## [WHAT NEEDS TO BE DONE]
Leaving out only the pictures, write out all the entries exactly.

_ _ _ _ _

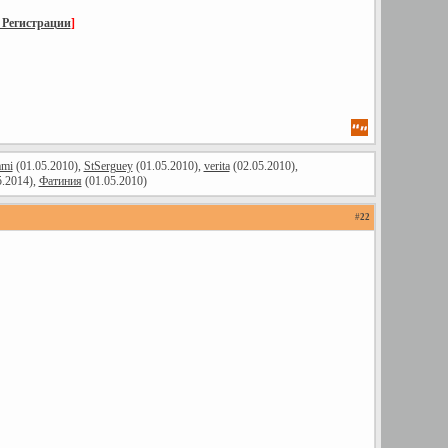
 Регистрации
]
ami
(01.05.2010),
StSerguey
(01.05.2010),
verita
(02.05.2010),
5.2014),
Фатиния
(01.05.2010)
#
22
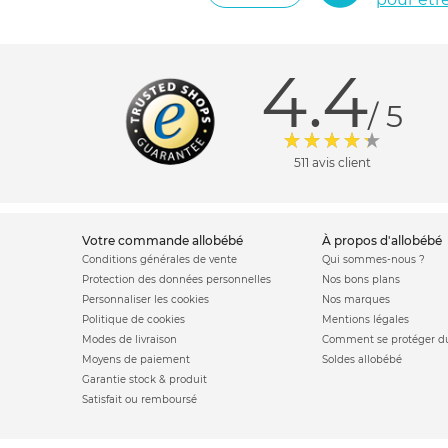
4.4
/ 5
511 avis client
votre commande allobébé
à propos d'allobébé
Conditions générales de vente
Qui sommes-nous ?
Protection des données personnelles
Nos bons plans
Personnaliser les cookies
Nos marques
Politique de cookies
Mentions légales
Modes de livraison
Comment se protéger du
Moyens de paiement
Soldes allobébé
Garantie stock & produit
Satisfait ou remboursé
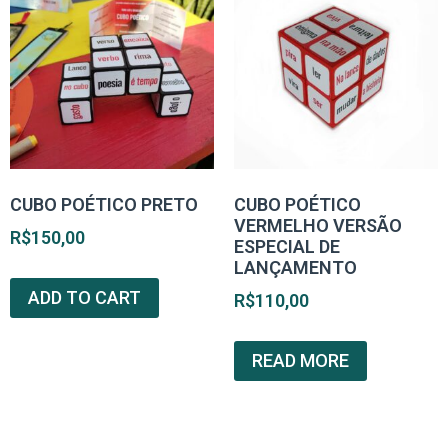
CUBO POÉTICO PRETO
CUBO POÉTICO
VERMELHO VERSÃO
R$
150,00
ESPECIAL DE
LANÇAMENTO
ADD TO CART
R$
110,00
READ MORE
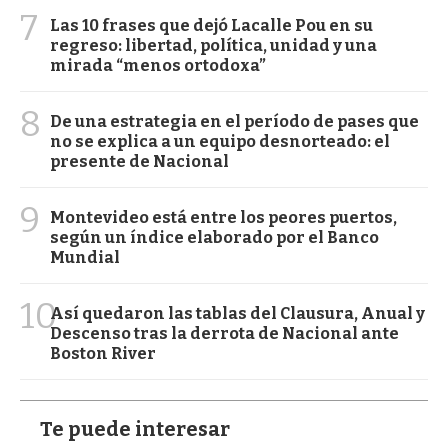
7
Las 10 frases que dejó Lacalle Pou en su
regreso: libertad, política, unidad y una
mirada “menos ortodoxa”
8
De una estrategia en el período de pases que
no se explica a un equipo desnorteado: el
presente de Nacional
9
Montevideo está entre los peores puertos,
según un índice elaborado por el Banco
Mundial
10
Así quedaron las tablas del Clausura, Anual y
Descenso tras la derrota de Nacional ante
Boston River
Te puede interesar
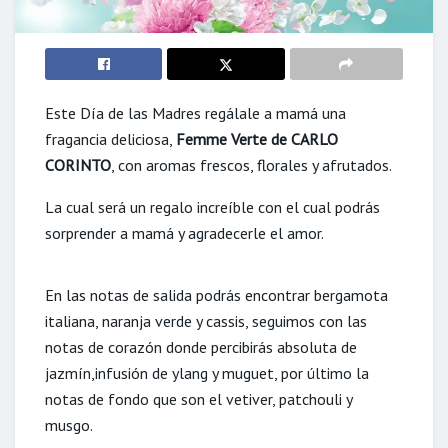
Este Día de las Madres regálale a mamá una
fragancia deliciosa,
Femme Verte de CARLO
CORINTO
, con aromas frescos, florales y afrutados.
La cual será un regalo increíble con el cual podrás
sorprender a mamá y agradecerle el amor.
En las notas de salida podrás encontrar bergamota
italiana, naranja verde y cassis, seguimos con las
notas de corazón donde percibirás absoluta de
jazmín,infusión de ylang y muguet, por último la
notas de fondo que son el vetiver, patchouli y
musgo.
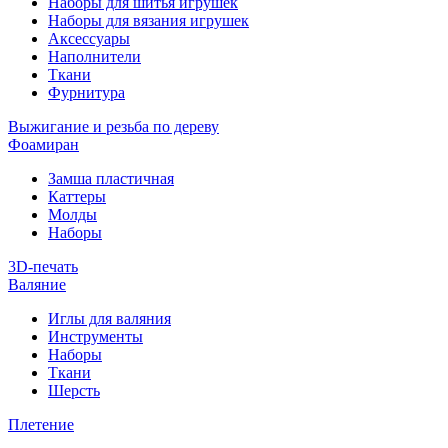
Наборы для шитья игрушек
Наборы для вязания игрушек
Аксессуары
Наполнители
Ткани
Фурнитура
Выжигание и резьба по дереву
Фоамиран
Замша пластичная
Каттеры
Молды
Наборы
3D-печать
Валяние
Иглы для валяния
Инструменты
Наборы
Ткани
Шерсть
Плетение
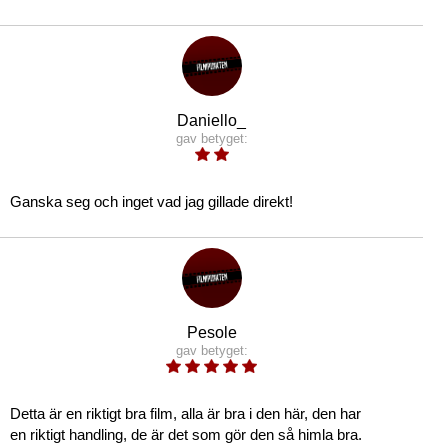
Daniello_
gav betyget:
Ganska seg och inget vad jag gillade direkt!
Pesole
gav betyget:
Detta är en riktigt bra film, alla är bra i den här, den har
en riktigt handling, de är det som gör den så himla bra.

_ _ _ _ _

## [EXERCISE RESULT]
 Регистрации
]
ami
(01.05.2010),
StSerguey
(01.05.2010),
verita
(02.05.2010),
5.2014),
Фатиния
(01.05.2010)
#
22
4.4
/ 5
511 avis client
votre commande allobébé
à propos d'allobébé
Conditions générales de vente
Qui sommes-nous ?
Protection des données personnelles
Nos bons plans
Personnaliser les cookies
Nos marques
Politique de cookies
Mentions légales
Modes de livraison
Comment se protéger du
Moyens de paiement
Soldes allobébé
Garantie stock & produit
Satisfait ou remboursé
CUBO POÉTICO PRETO
CUBO POÉTICO
VERMELHO VERSÃO
R$
150,00
ESPECIAL DE
LANÇAMENTO
ADD TO CART
R$
110,00
READ MORE
7
Las 10 frases que dejó Lacalle Pou en su
regreso: libertad, política, unidad y una
mirada “menos ortodoxa”
8
De una estrategia en el período de pases que
no se explica a un equipo desnorteado: el
presente de Nacional
9
Montevideo está entre los peores puertos,
según un índice elaborado por el Banco
Mundial
10
Así quedaron las tablas del Clausura, Anual y
Descenso tras la derrota de Nacional ante
Boston River
Te puede interesar
Este Día de las Madres regálale a mamá una
fragancia deliciosa,
Femme Verte de CARLO
CORINTO
, con aromas frescos, florales y afrutados.
La cual será un regalo increíble con el cual podrás
sorprender a mamá y agradecerle el amor.
En las notas de salida podrás encontrar bergamota
italiana, naranja verde y cassis, seguimos con las
notas de corazón donde percibirás absoluta de
jazmín,infusión de ylang y muguet, por último la
notas de fondo que son el vetiver, patchouli y
musgo.
Наборы для шитья игрушек
Наборы для вязания игрушек
Аксессуары
Наполнители
Ткани
Фурнитура
Выжигание и резьба по дереву
Фоамиран
Замша пластичная
Каттеры
Молды
Наборы
3D-печать
Валяние
Иглы для валяния
Инструменты
Наборы
Ткани
Шерсть
Плетение
Daniello_
gav betyget:
Ganska seg och inget vad jag gillade direkt!
Pesole
gav betyget:
Detta är en riktigt bra film, alla är bra i den här, den har
en riktigt handling, de är det som gör den så himla bra.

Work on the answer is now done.